Nevo starts each consultation with colour analysis, a process she has more than twenty years of experience in, that involves working out which colours suit someone's skin and hair tone best.

A headshot of Nevo Burell
Nevo trained as a colour analyst in 2003
"For every individual, there are specific colours that will instantly light them up, even if it's just a pair of earrings or a shade of lipstick in a particular colour. Sometimes they don't like a colour that comes up in the analysis but as soon as they see what it does for them, they change their mind!"

The next step is a wardrobe audit. "They send me photos of the items in their real wardrobe and then I send them looks, sometimes including existing pieces, sometimes with new things. The aim is to have a harmonious wardrobe," she says.

"By the end, we have a pile of things to alter, a pile to sell and a pile to give or throw away. The pile to alter is really important - people who have been ill may have put on or lost weight as a result but a good tailor can almost always make something work so they don't have to lose good quality clothes."

Most of Nevo's clients come to her through word of mouth recommendations or through breast cancer support charities or communities. Her choir, St Clement's Community Choir, was recently featured as part of Cancer Research UK's campaign. She has also worked closely with the charity Breast Cancer Now. In 2019 and 2022, she served as a dresser for breast cancer survivors at the charity fashion show and this year, she returned as a model, dressed in a strapless red ball gown. "I closed the show, it was fantastic."

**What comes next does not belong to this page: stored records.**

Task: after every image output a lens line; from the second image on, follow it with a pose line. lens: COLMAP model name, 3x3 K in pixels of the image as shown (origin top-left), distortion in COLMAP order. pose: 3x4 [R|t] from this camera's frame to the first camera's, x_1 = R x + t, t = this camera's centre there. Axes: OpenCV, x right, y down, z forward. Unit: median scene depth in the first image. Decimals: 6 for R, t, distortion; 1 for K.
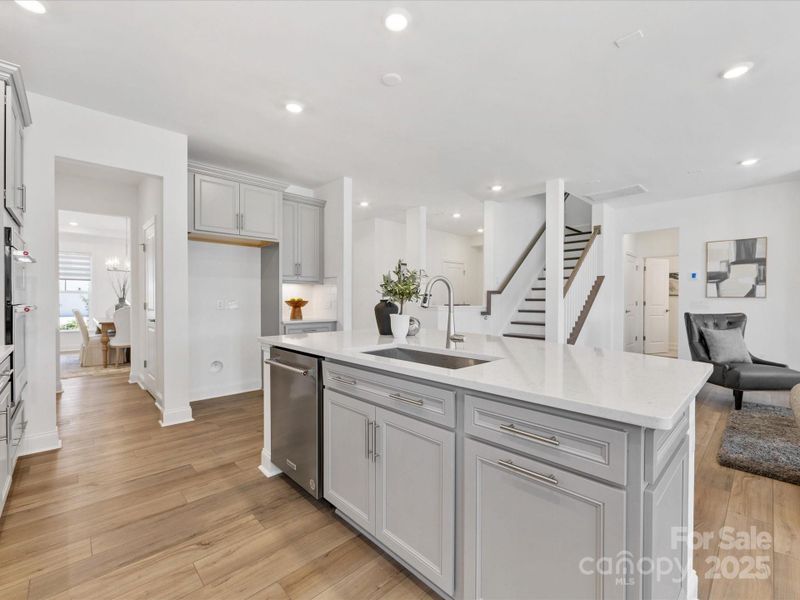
lens RADIAL K [[353.0, 0, 400.5], [0, 353.0, 302.2], [0, 0, 1]] dist [-0.002905, -0.000057]
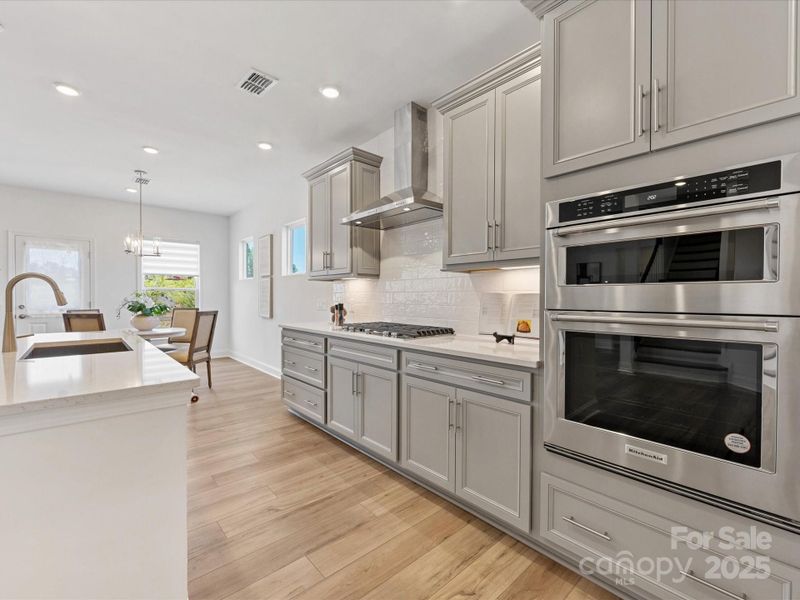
lens RADIAL K [[353.0, 0, 400.7], [0, 353.0, 301.9], [0, 0, 1]] dist [-0.002905, -0.000057]
pose [[-0.999529, -0.009419, 0.029202, -0.498834], [-0.008854, 0.999772, 0.019420, -0.011375], [-0.029378, 0.019152, -0.999385, 1.058548]]
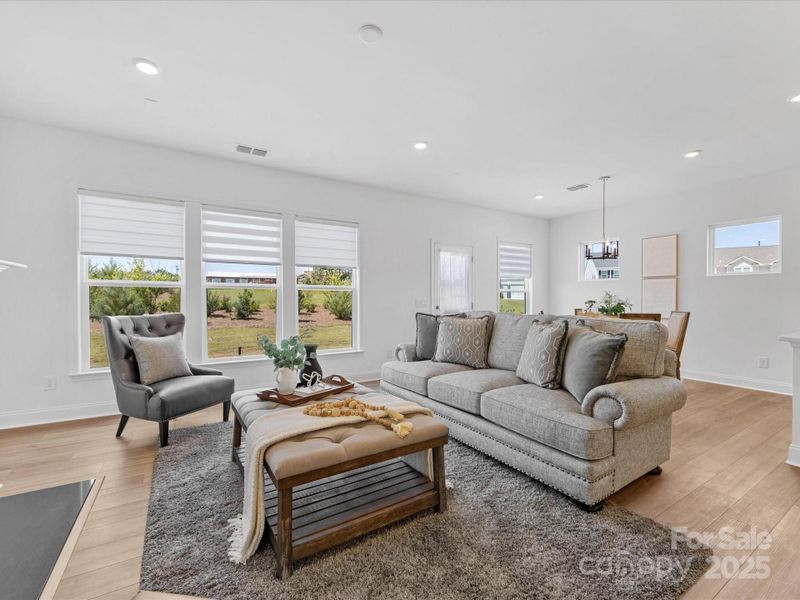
lens RADIAL K [[353.0, 0, 400.8], [0, 353.0, 300.7], [0, 0, 1]] dist [-0.002905, -0.000057]
pose [[-0.979302, -0.004712, 0.202349, 0.977593], [-0.001917, 0.999900, 0.014005, -0.002863], [-0.202395, 0.013327, -0.979213, 1.267405]]
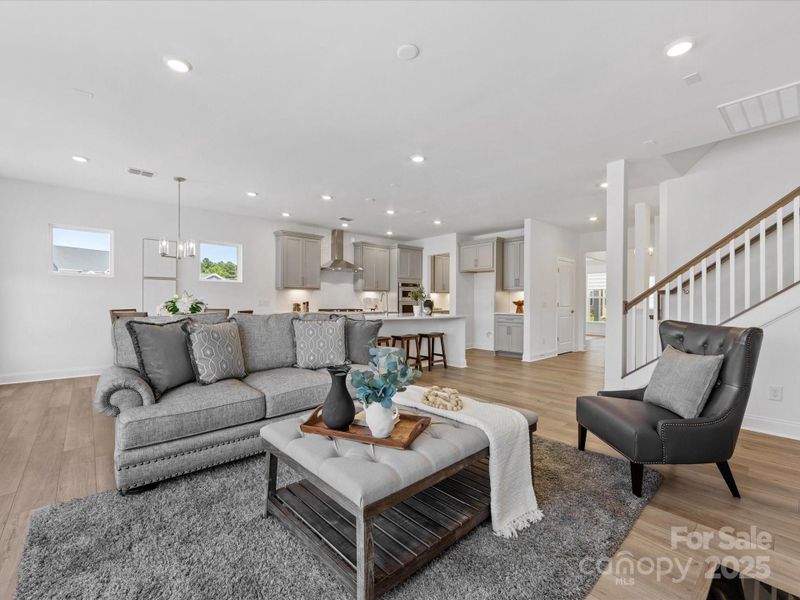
lens RADIAL K [[353.0, 0, 396.9], [0, 353.0, 299.5], [0, 0, 1]] dist [-0.002905, -0.000057]
pose [[-0.035252, -0.008139, -0.999345, 1.819266], [-0.015496, 0.999851, -0.007596, 0.009679], [0.999258, 0.015218, -0.035373, 0.677184]]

Nevo Burrell on the catwalk
Nevo on the catwalk at the fashion show for the charity Breast Cancer Now, photo credit: Mark Syderff
Her latest modelling opportunity came as part of an ITV This Morning show, dedicated to breast cancer awareness. "I wore a velvet cobalt blue suit with a satin blouse, yellow camisole underneath and a jewelled necklace - all my great colours. I barely slept the night before but I loved it. We really showed how style can be a useful tool to empower yourself."